Cases of hypercortisolemia without physical signs of Cushing's syndrome (CS), suggestive of nonneoplastic hypercortisolism (NNH), often remain partially unexplained. We present a unique case that was initially misdiagnosed as ACTH-dependent CS due to abnormal laboratory findings, despite the absence of Cushingoid features. Molecular and functional analyses ultimately led to a diagnosis of glucocorticoid resistance syndrome (GRS). A 54-year-old female patient underwent endocrinological evaluation for an adrenal incidentaloma associated with hypokalemia, which revealed hypercortisolemia. Subsequent endocrinological testing was consistent with ACTH-dependent CS; however, no Cushingoid features were observed on physical examination, suggesting NNH. As no apparent cause of NNH was identified, we hypothesized a functional disorder of the glucocorticoid receptor (GR) and performed a genetic analysis of , which encodes GR. This revealed a novel germline heterozygous variant, p.L670P, located in the ligand-binding domain of the GR. Structural analyses revealed that Leu670 forms a hydrophobic core near the ligand-binding pocket. The p.L670P variant disrupted the secondary structure, suggesting a potential compromise in the structural stability of the ligand-binding site. In vitro experiments showed that this GR variant failed to suppress the transcriptional activity of the proopiomelanocortin promoter following dexamethasone administration. These findings confirmed that the patient had a loss-of-function variant in GR, leading to a diagnosis of GRS and ruling out ACTH-dependent CS. This case highlights that GRS may underline cases of NNH without a clear etiology, and genetic testing for GR can aid in its diagnosis.

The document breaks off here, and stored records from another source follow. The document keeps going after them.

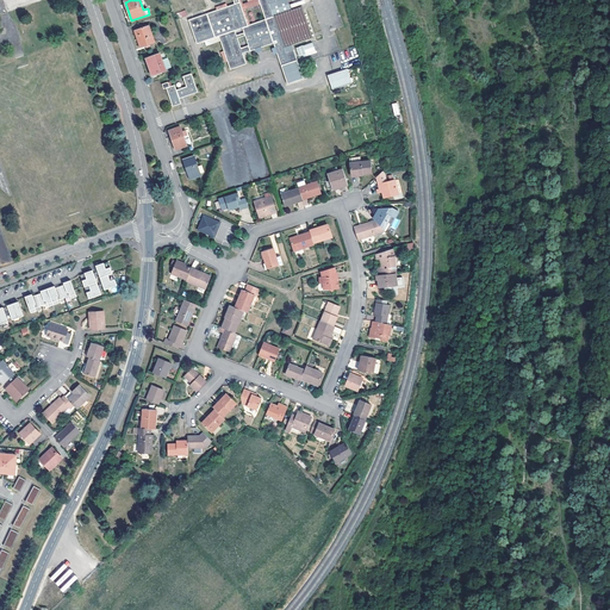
[(232,0),(235,5),(201,17),(190,20),(197,44),(205,42),(219,37),(221,42),(230,70),(247,66),(243,54),(250,51),(251,53),(273,44),(287,85),(304,80),(292,45),(312,38),(303,7),(292,11),(274,17),(269,5),(278,1),(282,0),(247,0),(248,0),(247,0),(257,0),(260,5),(265,19),(249,24),(247,25),(238,0),(232,0)]
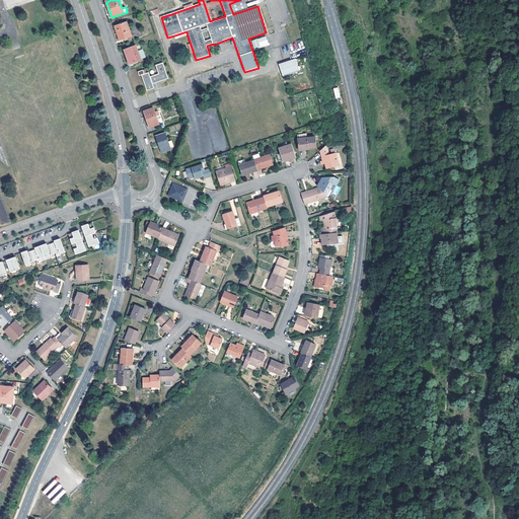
[(203,0),(210,21),(212,20),(208,8),(221,4),(219,0),(210,0),(211,0),(211,2),(206,3),(205,0),(203,0)]
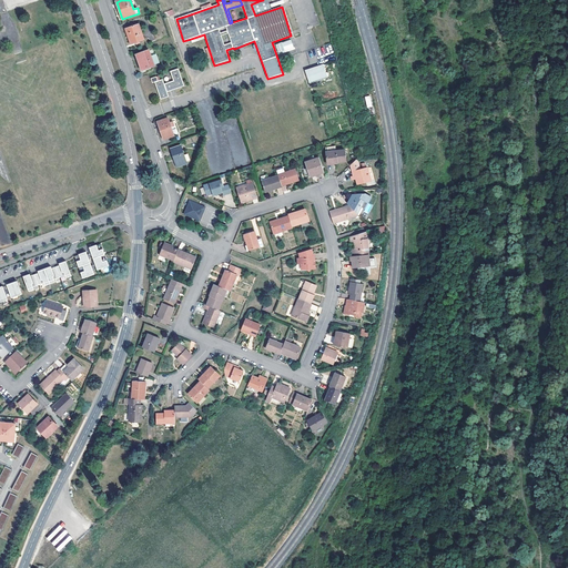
[(261,7),(259,1),(251,4),(255,16),(272,10),(270,4),(261,7)]
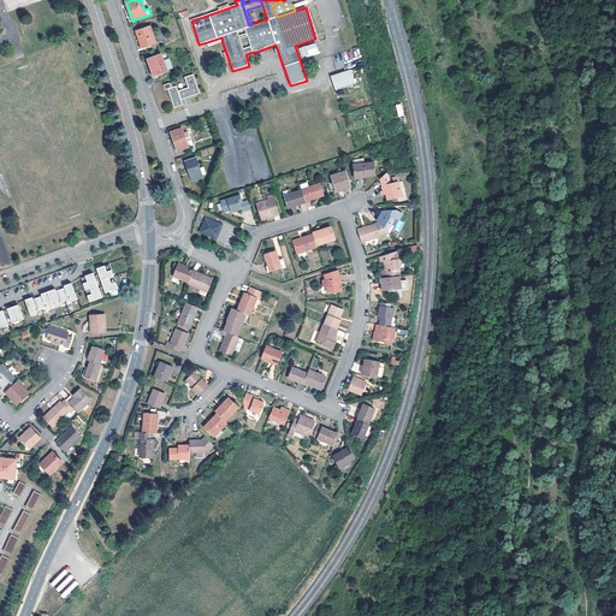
[(187,9),(177,12),(179,19),(189,16),(187,9)]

无库欣综合征(CS)体征的高皮质醇血症病例,提示为非肿瘤性高皮质醇血症(NNH),其病因往往部分不明。我们报告一例独特病例,该患者最初因实验室检查结果异常被误诊为促肾上腺皮质激素(ACTH)依赖性CS,尽管并无库欣样特征。分子和功能分析最终确诊为糖皮质激素抵抗综合征(GRS)。一名54岁女性患者因肾上腺意外瘤合并低钾血症接受内分泌评估,检查发现存在高皮质醇血症。随后的内分泌检查结果与ACTH依赖性CS相符;然而,体格检查未发现库欣样特征,提示为NNH。由于未发现NNH的明显病因,我们推测为糖皮质激素受体(GR)功能障碍,并对编码GR的 进行了基因分析。结果发现一个新的种系杂合变异体p.L670P,位于GR的配体结合域。结构分析显示,亮氨酸670在配体结合口袋附近形成一个疏水核心。p.L670P变异体破坏了二级结构,提示配体结合位点的结构稳定性可能受损。体外实验表明,给予地塞米松后,该GR变异体无法抑制阿黑皮素原启动子的转录活性。这些发现证实该患者的GR存在功能丧失变异,从而确诊为GRS,排除了ACTH依赖性CS。该病例突出表明,GRS可能是病因不明的NNH病例的潜在原因,对GR进行基因检测有助于其诊断。